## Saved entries
%%

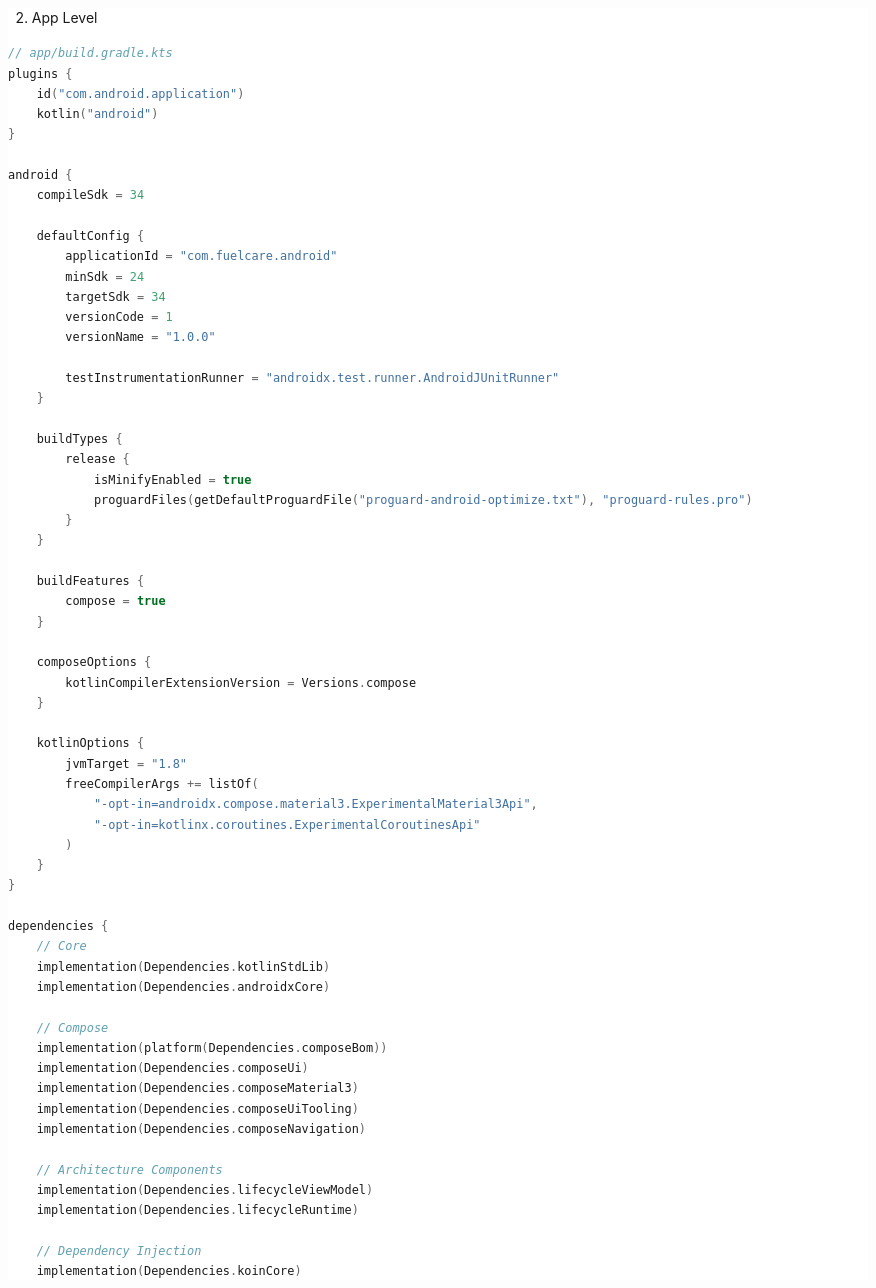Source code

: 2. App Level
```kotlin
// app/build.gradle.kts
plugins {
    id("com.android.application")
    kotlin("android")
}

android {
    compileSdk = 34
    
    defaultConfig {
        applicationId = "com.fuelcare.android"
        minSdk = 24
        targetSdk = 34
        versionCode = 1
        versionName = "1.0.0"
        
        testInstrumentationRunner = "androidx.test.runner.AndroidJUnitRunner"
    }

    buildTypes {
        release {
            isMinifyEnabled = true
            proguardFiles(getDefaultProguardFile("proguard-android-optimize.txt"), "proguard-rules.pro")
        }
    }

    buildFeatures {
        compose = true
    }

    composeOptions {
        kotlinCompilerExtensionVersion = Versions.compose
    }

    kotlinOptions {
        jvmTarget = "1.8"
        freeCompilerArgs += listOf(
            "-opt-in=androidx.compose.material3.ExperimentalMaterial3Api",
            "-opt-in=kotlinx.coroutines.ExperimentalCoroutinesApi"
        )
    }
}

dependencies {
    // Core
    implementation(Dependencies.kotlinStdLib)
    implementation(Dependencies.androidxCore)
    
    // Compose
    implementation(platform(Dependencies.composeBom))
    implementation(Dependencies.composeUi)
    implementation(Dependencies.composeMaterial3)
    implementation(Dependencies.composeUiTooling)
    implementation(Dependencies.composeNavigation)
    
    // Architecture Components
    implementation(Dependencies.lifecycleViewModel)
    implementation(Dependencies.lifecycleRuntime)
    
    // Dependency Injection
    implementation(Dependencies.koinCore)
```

%%
%%

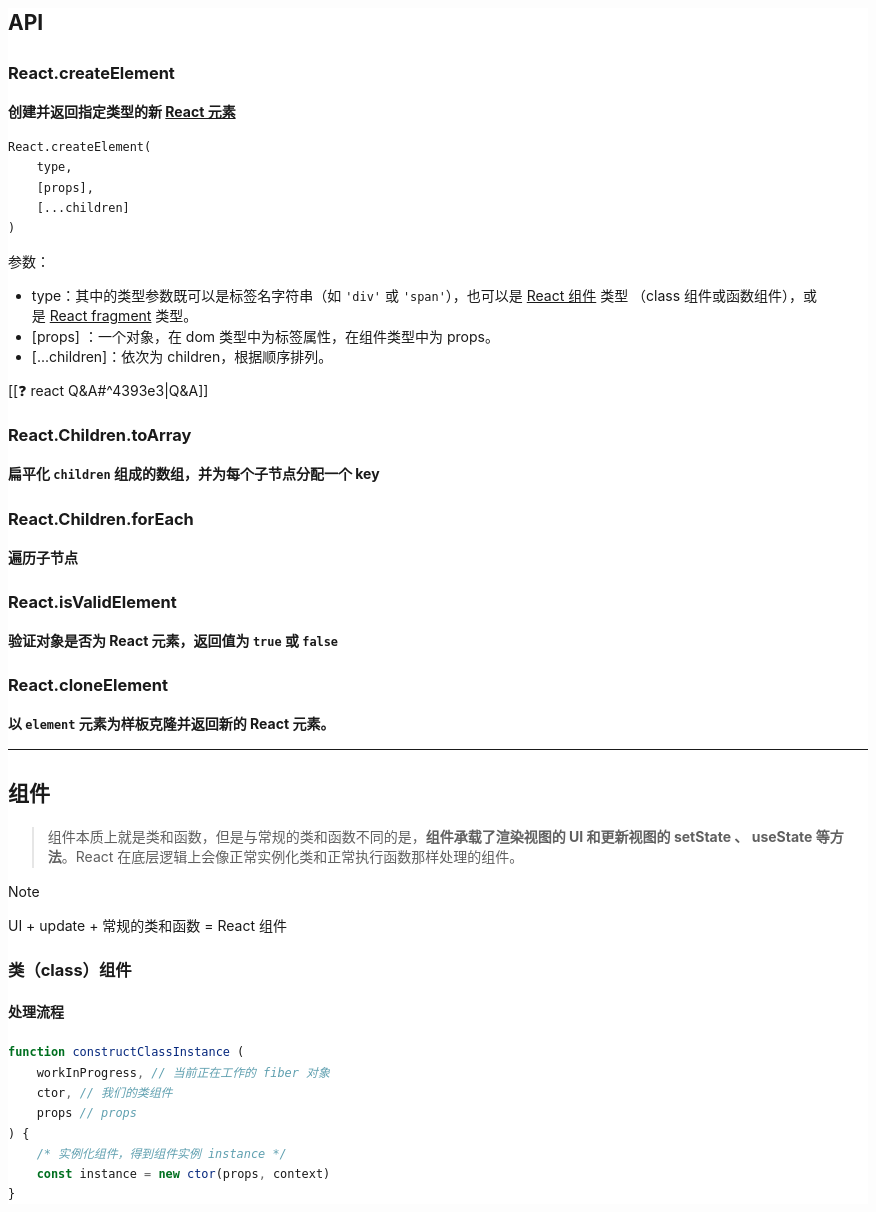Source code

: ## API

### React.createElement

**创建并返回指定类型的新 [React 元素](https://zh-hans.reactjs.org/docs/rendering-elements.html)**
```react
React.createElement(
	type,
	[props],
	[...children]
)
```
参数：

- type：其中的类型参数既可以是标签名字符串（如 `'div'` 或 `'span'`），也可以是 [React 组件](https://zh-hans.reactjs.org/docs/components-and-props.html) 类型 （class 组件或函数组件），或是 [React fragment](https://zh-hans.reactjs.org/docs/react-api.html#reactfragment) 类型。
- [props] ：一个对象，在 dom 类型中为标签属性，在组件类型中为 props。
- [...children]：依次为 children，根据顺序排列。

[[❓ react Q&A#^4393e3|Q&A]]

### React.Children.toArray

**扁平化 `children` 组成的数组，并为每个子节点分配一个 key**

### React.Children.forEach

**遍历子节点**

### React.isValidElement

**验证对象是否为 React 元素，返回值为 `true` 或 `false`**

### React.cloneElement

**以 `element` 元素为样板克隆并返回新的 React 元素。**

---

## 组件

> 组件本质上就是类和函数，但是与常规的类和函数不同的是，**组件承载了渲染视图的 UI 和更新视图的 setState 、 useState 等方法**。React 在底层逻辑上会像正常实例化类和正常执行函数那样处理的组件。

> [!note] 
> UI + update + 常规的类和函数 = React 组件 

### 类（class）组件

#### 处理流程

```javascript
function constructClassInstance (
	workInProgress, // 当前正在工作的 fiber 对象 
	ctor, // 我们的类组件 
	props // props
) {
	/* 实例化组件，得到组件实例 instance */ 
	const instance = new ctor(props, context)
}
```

%%

## TASK OBJECTIVE
Pull from the data each line where the string "props" turns up.

## RESPONSE AREA
	[props],
- type：其中的类型参数既可以是标签名字符串（如 `'div'` 或 `'span'`），也可以是 [React 组件](https://zh-hans.reactjs.org/docs/components-and-props.html) 类型 （class 组件或函数组件），或是 [React fragment](https://zh-hans.reactjs.org/docs/react-api.html#reactfragment) 类型。
- [props] ：一个对象，在 dom 类型中为标签属性，在组件类型中为 props。
	props // props
	const instance = new ctor(props, context)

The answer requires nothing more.